▶ _What is expected_: Output exactly the lines below, starting with the line that has "Identify the document elements. Format: label [x1, y1, x2, y2]." and going on through the line that has "Rendered at 1500 by 844 pixels.", both included, and no other lines.

Document structure recognition data
***
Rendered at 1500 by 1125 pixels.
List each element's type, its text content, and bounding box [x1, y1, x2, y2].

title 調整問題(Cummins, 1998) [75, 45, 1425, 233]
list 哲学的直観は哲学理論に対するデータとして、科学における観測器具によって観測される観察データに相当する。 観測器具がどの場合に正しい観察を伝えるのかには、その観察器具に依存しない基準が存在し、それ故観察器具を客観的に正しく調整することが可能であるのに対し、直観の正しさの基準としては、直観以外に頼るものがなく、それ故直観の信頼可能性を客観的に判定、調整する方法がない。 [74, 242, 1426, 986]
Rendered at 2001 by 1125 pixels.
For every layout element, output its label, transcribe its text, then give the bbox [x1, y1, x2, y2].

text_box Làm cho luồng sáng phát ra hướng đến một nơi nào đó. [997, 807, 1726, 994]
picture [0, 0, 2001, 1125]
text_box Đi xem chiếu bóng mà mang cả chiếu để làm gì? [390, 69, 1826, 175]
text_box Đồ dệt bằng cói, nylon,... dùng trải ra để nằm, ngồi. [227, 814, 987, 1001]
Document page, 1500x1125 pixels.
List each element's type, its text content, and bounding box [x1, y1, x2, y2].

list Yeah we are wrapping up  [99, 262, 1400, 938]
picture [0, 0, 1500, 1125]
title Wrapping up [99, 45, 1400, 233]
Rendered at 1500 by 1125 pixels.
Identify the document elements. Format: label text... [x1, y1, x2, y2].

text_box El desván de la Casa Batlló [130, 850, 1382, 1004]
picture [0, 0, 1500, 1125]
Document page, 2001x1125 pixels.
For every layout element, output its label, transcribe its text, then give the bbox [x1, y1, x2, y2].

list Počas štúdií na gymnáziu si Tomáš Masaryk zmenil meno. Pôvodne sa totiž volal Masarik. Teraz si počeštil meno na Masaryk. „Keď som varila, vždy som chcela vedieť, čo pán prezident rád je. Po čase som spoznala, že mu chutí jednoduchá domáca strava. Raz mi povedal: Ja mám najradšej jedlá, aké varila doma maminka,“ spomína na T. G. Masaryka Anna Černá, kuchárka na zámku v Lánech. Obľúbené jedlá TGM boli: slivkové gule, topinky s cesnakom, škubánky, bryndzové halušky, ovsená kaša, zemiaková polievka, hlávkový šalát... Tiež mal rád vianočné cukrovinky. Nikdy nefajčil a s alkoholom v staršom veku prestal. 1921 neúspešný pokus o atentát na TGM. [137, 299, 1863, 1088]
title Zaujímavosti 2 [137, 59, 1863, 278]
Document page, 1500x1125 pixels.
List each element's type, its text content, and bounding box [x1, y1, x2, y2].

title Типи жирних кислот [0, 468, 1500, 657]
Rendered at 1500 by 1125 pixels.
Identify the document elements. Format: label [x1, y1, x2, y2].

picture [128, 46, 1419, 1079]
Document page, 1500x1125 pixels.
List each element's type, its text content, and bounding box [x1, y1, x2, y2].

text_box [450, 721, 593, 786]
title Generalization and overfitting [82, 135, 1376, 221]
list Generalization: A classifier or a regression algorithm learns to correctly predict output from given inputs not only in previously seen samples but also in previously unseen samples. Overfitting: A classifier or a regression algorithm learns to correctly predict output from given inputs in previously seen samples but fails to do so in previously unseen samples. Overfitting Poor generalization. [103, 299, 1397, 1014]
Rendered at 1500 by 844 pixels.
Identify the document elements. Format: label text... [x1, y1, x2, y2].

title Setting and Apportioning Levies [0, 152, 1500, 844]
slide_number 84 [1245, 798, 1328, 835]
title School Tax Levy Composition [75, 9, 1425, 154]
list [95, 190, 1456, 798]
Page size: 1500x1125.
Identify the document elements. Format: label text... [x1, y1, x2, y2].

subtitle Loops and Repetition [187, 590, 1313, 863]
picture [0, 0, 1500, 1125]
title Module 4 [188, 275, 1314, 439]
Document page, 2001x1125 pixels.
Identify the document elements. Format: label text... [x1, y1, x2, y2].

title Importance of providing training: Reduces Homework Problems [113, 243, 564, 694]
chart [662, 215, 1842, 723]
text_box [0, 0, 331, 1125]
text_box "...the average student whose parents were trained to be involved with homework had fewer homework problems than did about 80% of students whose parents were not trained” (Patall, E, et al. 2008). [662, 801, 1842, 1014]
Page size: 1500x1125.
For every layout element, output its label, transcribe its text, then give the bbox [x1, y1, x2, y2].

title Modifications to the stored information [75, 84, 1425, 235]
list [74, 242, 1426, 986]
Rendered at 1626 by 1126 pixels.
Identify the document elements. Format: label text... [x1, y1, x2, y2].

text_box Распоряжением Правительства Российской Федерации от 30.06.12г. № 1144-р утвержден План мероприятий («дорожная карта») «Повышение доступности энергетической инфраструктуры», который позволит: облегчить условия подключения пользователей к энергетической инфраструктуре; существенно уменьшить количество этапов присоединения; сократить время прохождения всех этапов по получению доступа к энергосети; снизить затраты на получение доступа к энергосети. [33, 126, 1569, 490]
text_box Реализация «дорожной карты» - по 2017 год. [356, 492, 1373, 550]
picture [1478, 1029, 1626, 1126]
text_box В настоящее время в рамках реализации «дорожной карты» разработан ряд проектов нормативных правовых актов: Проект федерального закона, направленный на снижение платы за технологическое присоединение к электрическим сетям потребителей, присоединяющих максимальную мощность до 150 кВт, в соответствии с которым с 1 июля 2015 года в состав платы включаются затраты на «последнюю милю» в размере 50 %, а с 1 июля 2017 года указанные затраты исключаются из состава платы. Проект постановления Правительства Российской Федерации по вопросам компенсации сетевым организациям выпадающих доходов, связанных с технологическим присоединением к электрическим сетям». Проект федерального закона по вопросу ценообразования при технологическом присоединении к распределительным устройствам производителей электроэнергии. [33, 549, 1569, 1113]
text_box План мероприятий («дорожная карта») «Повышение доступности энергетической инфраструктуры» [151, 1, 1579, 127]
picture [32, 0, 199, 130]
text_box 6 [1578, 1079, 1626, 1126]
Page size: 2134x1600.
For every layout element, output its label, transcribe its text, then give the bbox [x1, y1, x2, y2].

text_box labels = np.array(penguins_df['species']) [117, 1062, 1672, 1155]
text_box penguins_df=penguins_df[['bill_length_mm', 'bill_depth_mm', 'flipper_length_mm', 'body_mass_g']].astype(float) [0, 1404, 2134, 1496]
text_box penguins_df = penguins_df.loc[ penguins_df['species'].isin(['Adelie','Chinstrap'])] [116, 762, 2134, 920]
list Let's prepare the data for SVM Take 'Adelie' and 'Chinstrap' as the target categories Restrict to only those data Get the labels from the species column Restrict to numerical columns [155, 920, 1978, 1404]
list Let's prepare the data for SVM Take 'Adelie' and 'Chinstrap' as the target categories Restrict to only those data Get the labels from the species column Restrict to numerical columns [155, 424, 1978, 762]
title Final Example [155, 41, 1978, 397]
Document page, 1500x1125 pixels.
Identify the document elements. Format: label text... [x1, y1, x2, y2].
***
▶ _Task answer_:
Identify the document elements. Format: label [x1, y1, x2, y2].

picture [128, 46, 1419, 1079]
Document page, 1500x1125 pixels.
List each element's type, its text content, and bounding box [x1, y1, x2, y2].

text_box [450, 721, 593, 786]
title Generalization and overfitting [82, 135, 1376, 221]
list Generalization: A classifier or a regression algorithm learns to correctly predict output from given inputs not only in previously seen samples but also in previously unseen samples. Overfitting: A classifier or a regression algorithm learns to correctly predict output from given inputs in previously seen samples but fails to do so in previously unseen samples. Overfitting Poor generalization. [103, 299, 1397, 1014]
Rendered at 1500 by 844 pixels.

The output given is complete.